* GIVEN PASSAGE:
Universal Few-Shot Spatial Control for Diffusion Models
Kiet T. Nguyen, Chanhyuk Lee, Donggyun Kim, Dong Hoon Lee, Seunghoon Hong
TL;DR
This work introduces Universal Few-shot Control (UFC), a unified, data-efficient framework for steering frozen diffusion models with unseen spatial conditions. UFC leverages patch-wise matching over a small support set to interpolate task-specific control features, combined with episodic meta-training and parameter-efficient fine-tuning to generalize across diverse spatial modalities. In extensive experiments across six spatial tasks and two backbones (UNet and DiT), UFC delivers strong few-shot controllability with as little as 30 annotated examples and remains competitive with fully supervised baselines at 0.1% of training data, while maintaining solid image quality. The approach offers practical, versatile spatial control for diffusion models, highlighting its potential for flexible content generation under limited labeled data and across architectures. Limitations include focus on spatial control rather than appearance-preserving tasks and the need for some fine-tuning for new controls, suggesting avenues for future research in in-context-like adaptation and broader task applicability.

* SOURCE MATERIAL:
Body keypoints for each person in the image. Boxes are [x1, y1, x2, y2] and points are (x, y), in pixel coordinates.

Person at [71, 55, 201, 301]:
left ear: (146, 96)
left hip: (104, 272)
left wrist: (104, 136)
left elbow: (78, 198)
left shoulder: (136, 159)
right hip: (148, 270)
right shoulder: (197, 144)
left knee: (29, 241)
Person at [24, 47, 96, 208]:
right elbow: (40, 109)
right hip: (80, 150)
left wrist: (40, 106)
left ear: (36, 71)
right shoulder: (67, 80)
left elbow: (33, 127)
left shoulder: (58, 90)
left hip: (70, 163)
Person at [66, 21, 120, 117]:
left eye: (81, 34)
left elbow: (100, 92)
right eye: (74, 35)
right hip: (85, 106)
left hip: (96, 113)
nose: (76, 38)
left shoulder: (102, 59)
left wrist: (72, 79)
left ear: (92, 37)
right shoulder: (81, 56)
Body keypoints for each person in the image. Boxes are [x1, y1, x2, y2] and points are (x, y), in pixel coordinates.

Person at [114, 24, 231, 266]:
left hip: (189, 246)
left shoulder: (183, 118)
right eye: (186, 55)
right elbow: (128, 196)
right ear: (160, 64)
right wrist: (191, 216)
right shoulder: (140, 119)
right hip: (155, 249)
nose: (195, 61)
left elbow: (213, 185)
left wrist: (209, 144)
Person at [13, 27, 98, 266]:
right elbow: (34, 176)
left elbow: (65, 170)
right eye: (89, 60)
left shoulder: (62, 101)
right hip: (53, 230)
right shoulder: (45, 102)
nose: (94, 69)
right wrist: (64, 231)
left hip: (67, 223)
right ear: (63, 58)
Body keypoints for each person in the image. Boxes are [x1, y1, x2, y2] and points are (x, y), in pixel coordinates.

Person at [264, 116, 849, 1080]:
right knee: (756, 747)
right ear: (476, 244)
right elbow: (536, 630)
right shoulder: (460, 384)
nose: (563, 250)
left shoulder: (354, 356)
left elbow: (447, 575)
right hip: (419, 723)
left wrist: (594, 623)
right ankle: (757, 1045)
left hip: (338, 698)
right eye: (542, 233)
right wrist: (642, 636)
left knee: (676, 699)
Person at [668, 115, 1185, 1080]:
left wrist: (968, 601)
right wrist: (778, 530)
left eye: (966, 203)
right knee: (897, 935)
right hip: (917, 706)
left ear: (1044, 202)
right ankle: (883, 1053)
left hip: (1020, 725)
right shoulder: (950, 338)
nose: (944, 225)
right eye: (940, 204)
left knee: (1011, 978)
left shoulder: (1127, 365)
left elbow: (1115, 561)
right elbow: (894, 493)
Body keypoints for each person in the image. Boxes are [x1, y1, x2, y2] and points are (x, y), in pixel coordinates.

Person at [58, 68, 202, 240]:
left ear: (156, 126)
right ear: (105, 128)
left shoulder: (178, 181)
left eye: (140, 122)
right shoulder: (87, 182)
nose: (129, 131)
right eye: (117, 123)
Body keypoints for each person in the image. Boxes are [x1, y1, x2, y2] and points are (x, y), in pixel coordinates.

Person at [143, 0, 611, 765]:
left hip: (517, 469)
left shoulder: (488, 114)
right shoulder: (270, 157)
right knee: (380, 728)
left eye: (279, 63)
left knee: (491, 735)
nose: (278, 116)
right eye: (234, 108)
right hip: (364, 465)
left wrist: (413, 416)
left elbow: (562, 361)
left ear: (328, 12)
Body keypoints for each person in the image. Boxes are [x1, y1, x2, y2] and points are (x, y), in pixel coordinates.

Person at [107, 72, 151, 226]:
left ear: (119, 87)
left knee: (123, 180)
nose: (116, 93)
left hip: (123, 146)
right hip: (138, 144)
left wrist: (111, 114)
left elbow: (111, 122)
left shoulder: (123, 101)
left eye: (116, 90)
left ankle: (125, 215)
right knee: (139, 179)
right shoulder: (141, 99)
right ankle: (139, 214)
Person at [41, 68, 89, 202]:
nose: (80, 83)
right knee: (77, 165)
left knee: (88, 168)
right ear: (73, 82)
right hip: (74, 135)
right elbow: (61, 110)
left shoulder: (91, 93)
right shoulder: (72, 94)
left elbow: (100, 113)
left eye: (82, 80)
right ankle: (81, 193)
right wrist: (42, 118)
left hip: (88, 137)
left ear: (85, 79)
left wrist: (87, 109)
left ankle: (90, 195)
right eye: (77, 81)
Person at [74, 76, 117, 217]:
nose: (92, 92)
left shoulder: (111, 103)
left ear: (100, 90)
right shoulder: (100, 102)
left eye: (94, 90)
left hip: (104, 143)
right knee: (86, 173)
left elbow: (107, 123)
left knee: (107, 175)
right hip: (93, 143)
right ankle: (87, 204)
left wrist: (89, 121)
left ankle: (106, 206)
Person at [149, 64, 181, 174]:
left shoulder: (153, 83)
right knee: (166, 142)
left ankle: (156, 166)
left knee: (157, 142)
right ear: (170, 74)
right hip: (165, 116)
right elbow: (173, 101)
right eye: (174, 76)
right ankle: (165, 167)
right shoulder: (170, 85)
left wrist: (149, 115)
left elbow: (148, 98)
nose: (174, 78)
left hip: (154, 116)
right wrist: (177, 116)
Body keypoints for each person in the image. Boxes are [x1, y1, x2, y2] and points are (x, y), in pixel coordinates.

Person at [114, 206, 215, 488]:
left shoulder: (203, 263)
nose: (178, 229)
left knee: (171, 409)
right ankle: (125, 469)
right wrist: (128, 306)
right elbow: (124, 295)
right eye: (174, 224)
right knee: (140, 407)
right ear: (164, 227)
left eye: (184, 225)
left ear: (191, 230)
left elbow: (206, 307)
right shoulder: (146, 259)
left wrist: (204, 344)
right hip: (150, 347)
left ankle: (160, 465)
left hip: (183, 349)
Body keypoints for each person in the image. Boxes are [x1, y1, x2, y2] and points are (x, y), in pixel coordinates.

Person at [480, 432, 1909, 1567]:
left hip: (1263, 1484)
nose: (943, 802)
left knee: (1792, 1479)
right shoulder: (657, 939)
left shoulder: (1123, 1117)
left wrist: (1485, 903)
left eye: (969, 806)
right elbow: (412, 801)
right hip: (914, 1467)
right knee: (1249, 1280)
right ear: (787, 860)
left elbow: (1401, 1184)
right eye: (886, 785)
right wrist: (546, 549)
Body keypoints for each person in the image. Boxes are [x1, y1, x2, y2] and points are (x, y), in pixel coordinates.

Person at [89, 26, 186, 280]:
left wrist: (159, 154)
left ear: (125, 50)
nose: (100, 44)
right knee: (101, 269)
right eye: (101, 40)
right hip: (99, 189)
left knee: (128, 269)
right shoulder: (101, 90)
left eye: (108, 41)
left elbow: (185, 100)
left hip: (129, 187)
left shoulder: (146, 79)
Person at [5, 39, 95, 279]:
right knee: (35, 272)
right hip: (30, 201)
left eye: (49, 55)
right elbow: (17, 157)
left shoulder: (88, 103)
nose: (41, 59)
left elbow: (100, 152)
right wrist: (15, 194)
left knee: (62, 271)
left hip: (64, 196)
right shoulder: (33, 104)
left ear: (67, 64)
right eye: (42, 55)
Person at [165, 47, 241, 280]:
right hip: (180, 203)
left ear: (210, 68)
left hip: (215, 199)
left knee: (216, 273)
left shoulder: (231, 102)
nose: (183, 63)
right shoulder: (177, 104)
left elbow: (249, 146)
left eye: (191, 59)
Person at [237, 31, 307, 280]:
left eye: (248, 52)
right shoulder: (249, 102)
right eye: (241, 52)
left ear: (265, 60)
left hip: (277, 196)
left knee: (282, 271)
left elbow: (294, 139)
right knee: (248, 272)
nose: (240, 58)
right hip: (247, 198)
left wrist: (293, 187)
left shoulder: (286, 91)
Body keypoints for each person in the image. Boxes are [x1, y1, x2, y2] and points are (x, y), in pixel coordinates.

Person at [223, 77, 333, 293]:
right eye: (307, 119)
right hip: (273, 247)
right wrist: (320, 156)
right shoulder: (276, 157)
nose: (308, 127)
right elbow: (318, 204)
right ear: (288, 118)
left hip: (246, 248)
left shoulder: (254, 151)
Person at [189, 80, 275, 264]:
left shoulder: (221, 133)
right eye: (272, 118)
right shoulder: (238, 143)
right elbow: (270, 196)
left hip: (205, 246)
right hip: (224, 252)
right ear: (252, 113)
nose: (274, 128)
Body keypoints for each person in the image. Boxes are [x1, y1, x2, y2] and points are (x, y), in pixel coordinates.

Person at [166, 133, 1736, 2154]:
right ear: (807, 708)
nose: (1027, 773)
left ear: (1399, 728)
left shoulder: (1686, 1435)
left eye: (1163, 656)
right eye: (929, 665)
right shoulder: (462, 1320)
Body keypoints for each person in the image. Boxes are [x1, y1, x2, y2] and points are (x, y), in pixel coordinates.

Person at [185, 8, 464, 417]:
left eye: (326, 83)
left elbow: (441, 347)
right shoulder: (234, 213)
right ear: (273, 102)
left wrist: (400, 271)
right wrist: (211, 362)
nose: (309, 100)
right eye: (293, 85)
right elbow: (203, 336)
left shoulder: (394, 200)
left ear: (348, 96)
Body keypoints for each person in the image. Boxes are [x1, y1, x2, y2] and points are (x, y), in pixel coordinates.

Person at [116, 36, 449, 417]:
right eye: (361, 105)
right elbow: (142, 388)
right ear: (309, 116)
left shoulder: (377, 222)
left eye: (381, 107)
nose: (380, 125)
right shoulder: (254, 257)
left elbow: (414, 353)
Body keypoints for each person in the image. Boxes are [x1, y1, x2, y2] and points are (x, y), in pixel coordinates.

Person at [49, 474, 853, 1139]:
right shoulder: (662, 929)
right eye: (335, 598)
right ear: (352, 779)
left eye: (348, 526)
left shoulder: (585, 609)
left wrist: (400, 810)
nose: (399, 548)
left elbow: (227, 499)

* TASK A: Which two backbones does the summary of Universal Few-shot Control (UFC) test the method on?
* TASK B: Continue the summary of Universal Few-shot Control (UFC) from the point where it stops.

* TASK RESULT A: UNet and DiT.

* TASK RESULT B:
Abstract
Spatial conditioning in pretrained text-to-image diffusion models has significantly improved fine-grained control over the structure of generated images. However, existing control adapters exhibit limited adaptability and incur high training costs when encountering novel spatial control conditions that differ substantially from the training tasks. To address this limitation, we propose Universal Few-Shot Control (UFC), a versatile few-shot control adapter capable of generalizing to novel spatial conditions. Given a few image-condition pairs of an unseen task and a query condition, UFC leverages the analogy between query and support conditions to construct task-specific control features, instantiated by a matching mechanism and an update on a small set of task-specific parameters. Experiments on six novel spatial control tasks show that UFC, fine-tuned with only 30 annotated examples of novel tasks, achieves fine-grained control consistent with the spatial conditions. Notably, when fine-tuned with 0.1% of the full training data, UFC achieves competitive performance with the fully supervised baselines in various control tasks. We also show that UFC is applicable agnostically to various diffusion backbones and demonstrate its effectiveness on both UNet and DiT architectures. Code is available at https://github.com/kietngt00/UFC.